Comenzaba este artículo nombrando a la empatía, esa cualidad que nos permite ponernos en el lugar de otra persona y comprender sus sentimientos. Una forma más de establecer relaciones constructivas y enriquecedoras y sobre todo, cordiales. Aquello de ponernos en los zapatos del otro y ver su realidad, esa que casi siempre olvidamos cuando nos encontramos frente a frente. Porque las redes sociales ya no nos permiten socializar como tampoco las circunstancias que rodean la situación actual.

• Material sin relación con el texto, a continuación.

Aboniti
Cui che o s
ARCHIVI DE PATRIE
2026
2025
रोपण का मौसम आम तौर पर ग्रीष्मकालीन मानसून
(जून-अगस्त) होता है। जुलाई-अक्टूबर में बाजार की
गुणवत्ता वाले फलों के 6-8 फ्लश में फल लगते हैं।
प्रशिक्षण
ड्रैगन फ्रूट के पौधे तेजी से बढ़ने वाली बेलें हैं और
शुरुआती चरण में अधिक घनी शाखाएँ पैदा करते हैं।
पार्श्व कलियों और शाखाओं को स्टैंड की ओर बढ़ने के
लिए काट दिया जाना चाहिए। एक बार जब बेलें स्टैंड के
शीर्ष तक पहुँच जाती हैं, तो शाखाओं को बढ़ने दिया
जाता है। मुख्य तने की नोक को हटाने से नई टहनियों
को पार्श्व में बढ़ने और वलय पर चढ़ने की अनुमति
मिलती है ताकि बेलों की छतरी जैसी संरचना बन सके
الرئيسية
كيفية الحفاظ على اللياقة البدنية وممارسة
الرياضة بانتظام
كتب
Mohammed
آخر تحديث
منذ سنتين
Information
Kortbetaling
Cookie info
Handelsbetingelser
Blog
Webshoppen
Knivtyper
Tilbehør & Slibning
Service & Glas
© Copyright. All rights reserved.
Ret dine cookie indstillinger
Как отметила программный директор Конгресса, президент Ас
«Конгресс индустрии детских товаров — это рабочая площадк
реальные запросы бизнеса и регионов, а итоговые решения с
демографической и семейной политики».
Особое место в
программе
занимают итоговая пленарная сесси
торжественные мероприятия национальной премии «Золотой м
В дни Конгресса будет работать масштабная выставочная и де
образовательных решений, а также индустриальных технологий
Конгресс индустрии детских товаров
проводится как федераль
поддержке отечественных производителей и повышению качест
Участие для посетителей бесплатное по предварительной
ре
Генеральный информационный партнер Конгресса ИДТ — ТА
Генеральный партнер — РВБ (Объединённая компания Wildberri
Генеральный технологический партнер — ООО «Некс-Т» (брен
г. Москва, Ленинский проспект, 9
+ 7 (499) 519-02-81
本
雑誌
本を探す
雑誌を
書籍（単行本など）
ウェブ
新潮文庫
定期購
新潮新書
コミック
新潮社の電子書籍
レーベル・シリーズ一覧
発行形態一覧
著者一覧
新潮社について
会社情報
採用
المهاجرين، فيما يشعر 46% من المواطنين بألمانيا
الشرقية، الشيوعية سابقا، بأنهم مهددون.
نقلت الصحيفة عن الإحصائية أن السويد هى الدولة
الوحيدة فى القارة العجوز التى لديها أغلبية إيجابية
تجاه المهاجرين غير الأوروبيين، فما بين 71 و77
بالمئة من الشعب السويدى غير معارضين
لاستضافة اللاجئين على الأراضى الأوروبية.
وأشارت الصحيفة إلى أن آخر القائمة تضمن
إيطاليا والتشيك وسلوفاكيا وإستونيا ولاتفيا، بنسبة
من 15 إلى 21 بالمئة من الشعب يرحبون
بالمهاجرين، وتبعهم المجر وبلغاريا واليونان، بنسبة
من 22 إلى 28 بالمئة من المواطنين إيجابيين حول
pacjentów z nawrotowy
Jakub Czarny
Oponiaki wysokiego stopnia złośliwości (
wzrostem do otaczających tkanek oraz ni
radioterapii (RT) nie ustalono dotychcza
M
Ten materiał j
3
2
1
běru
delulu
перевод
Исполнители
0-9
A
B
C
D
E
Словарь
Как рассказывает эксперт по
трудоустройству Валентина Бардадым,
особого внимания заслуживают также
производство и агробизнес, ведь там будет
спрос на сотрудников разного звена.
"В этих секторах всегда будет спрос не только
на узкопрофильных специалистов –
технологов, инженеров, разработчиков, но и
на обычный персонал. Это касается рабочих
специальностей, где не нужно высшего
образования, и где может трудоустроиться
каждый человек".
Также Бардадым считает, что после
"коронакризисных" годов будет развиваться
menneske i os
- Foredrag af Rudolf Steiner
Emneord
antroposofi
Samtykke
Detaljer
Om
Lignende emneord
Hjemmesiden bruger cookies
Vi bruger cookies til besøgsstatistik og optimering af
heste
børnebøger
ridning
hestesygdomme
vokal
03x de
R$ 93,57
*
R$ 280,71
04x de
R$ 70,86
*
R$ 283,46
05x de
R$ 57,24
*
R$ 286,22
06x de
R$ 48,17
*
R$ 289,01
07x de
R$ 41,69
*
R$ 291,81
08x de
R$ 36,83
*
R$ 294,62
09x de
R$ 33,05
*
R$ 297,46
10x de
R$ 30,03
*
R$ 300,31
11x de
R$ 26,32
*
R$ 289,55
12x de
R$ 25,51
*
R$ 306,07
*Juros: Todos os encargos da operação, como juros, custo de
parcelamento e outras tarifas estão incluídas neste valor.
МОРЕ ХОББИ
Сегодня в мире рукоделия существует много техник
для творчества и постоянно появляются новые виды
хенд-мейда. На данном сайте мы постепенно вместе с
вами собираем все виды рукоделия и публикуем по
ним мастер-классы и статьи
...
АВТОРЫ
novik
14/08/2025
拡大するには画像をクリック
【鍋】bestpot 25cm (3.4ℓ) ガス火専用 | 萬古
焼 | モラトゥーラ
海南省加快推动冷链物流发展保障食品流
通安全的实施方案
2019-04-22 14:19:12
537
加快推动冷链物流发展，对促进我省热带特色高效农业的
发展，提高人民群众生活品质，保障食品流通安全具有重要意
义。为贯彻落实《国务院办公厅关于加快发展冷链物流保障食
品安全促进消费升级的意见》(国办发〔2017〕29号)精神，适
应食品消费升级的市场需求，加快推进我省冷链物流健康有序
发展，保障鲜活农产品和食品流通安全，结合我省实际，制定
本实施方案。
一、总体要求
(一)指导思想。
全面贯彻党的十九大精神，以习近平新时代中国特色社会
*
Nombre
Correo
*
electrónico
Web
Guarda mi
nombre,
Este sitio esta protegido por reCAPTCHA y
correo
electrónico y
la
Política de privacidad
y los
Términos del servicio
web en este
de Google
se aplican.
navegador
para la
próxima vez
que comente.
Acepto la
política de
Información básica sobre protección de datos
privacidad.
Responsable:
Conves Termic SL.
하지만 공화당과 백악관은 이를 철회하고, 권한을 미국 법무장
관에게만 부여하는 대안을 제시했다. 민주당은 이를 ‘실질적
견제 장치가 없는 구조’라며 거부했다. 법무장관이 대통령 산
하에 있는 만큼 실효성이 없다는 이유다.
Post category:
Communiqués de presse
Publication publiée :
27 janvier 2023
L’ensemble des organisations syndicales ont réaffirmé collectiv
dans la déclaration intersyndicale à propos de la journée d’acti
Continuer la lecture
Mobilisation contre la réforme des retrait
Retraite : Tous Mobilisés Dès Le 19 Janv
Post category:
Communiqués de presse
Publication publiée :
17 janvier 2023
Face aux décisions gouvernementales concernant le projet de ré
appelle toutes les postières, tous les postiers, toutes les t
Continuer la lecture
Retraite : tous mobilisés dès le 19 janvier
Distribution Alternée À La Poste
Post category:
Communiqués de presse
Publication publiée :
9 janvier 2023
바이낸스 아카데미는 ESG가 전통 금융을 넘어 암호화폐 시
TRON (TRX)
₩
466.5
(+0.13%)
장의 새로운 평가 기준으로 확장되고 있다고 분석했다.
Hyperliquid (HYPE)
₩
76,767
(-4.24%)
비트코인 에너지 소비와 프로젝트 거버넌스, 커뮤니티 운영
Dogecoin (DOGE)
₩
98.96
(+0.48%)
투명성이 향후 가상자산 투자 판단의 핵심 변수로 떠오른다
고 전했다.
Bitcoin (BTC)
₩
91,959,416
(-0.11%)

Y es que lo de saber escuchar, comprender, ser solidarios y respetuosos ya no se lleva, no es cool. Hoy día basta un pequeño comentario para prender la mecha. Algo así ocurrió en un pueblo de algo mas de 4.500 habitantes de la provincia de Jaén. Una mañana del pasado mes de julio aparecieron sus calles repletas de carteles impresos con la fotografía de una mujer tildándola de “ladrona”. Cuando ella lo denunció, los carteles desaparecieron pero comenzó el acoso en redes sociales.

Alguien creó una cuenta falsa con el nombre de esta chica y así, suplantando su identidad, se dedicó a difundir sus fotos familiares y a injuriar a sus amistades. Ella denunció hasta cuatro veces este ciberacoso. Algunos creen que este infierno le sobrevino por su condición sexual, no se sabe a ciencia cierta. Su madre aún recuerda lo que le dijo: “Mamá, estoy cansada de vivir”. A los pocos días esta mujer de apenas 20 años se quitó la vida.

Así que cuando te encuentres con alguien por la calle que conoces, o hagas una llamada de teléfono a ese amigo tuyo, pregunta cómo está, interésate por él… empatiza. Casi que toda seguridad que no lo verá como una intromisión en su vida privada, es más: te lo agradecerá. Demos importancia a la empatía y el mundo será un poco mejor.